# Exercise requirements
The entries that follow must be written out exactly, without any of the pictures they contain.

[Stored dataset items]
* * * * * * * * *

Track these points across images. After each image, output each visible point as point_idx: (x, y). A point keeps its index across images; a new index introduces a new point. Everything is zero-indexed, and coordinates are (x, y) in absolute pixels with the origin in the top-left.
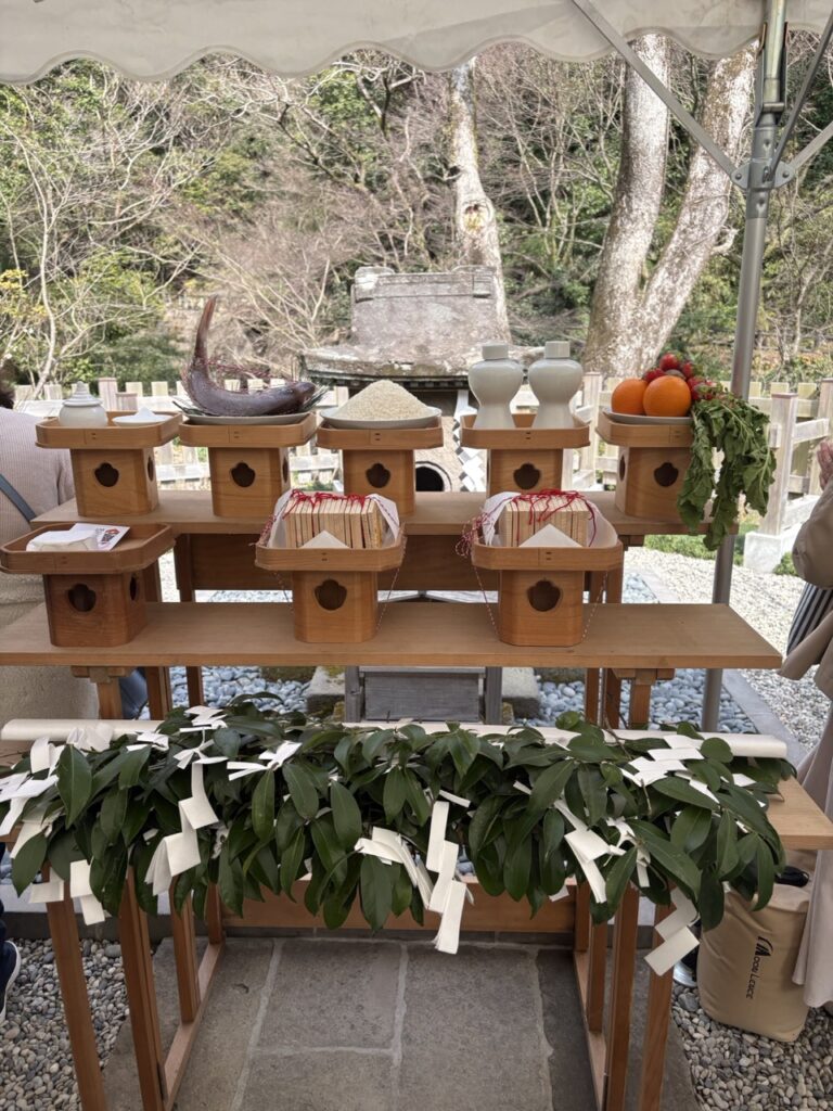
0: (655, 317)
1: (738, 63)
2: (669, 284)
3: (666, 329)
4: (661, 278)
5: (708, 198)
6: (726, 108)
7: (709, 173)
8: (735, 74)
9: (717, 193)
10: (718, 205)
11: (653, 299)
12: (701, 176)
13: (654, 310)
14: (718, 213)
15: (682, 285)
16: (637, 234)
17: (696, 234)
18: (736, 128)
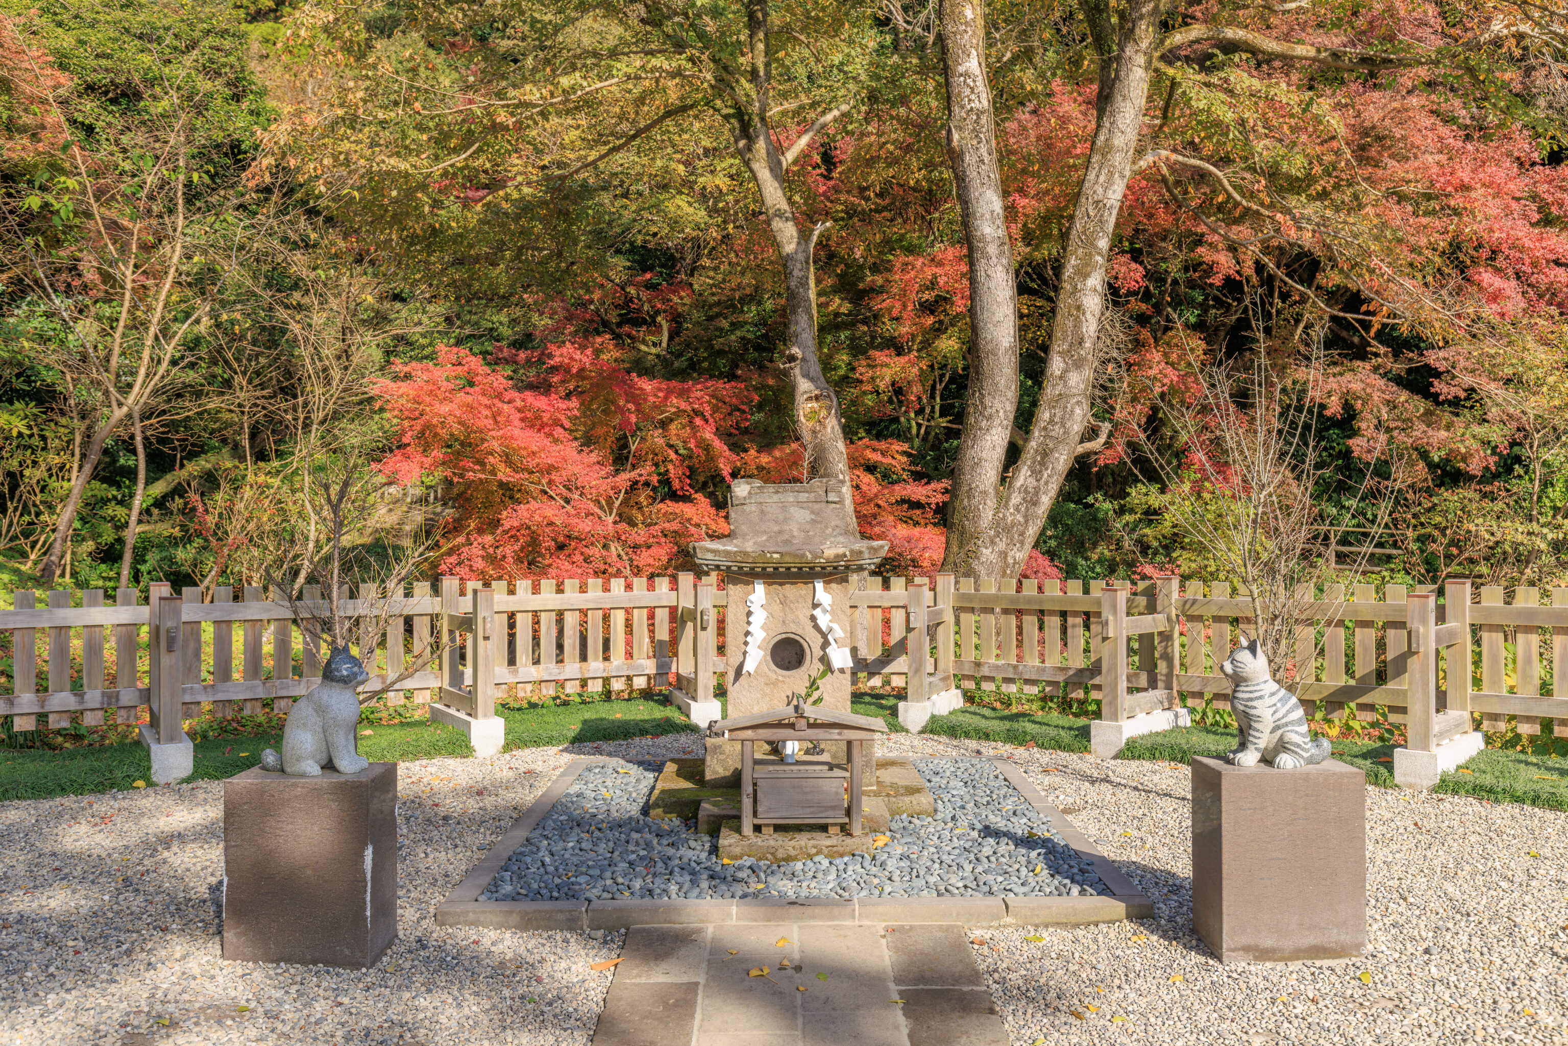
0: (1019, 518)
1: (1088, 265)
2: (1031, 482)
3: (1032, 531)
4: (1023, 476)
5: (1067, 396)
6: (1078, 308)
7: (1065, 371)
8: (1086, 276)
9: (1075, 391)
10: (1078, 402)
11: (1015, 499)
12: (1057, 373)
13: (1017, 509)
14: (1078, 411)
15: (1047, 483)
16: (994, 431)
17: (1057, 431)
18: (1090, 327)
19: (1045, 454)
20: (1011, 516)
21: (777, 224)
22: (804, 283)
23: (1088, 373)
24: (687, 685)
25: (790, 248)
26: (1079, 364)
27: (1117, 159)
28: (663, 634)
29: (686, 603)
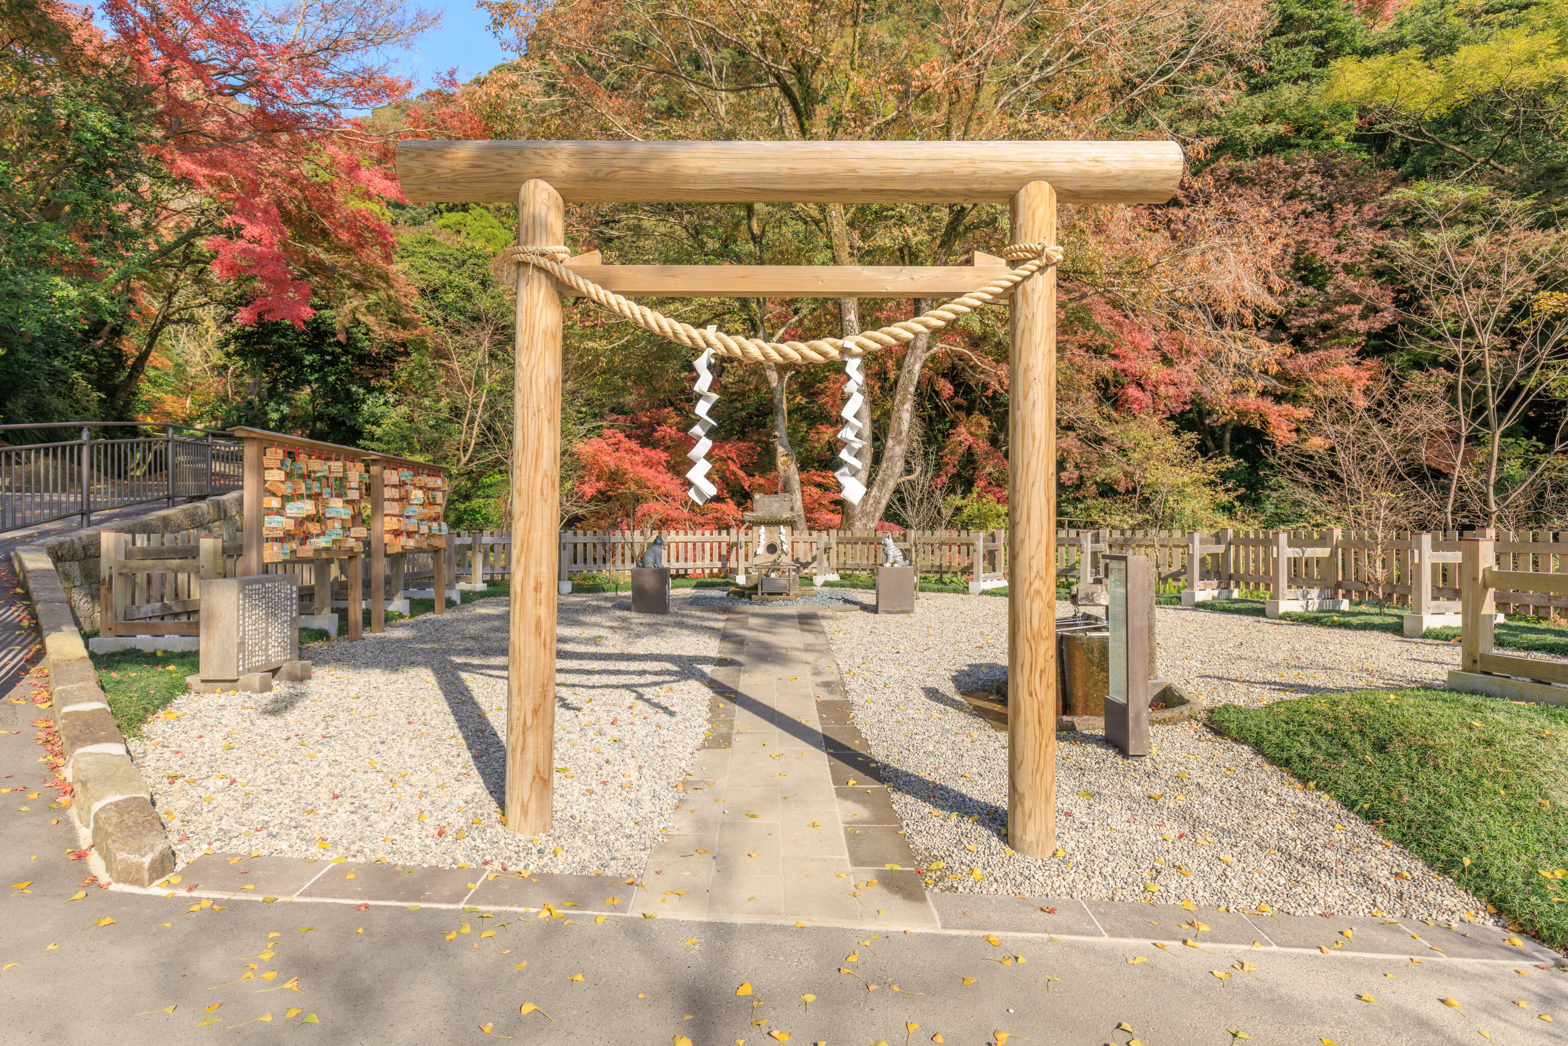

* * * * * * * * *

# Answer area
Track these points across images. After each image, output each visible point as point_idx: (x, y). A point keeps its index across images; a new index introduces a new point. Everything is zero-indexed, and coordinates are (x, y) in absolute pixels with the origin in the top-left.
0: (655, 317)
1: (738, 63)
2: (669, 284)
3: (666, 329)
4: (661, 278)
5: (708, 198)
6: (726, 108)
7: (709, 173)
8: (735, 74)
9: (717, 193)
10: (718, 205)
11: (653, 299)
12: (701, 176)
13: (654, 310)
14: (718, 213)
15: (682, 285)
16: (637, 234)
17: (696, 234)
18: (736, 128)
0: (1019, 518)
1: (1088, 265)
2: (1031, 482)
3: (1032, 531)
4: (1023, 476)
5: (1067, 396)
6: (1078, 308)
7: (1065, 371)
8: (1086, 276)
9: (1075, 391)
10: (1078, 402)
11: (1015, 499)
12: (1057, 373)
13: (1017, 509)
14: (1078, 411)
15: (1047, 483)
16: (994, 431)
17: (1057, 431)
18: (1090, 327)
19: (1045, 454)
20: (1011, 516)
21: (777, 224)
22: (804, 283)
23: (1088, 373)
24: (687, 685)
25: (790, 248)
26: (1079, 364)
27: (1117, 159)
28: (663, 634)
29: (686, 603)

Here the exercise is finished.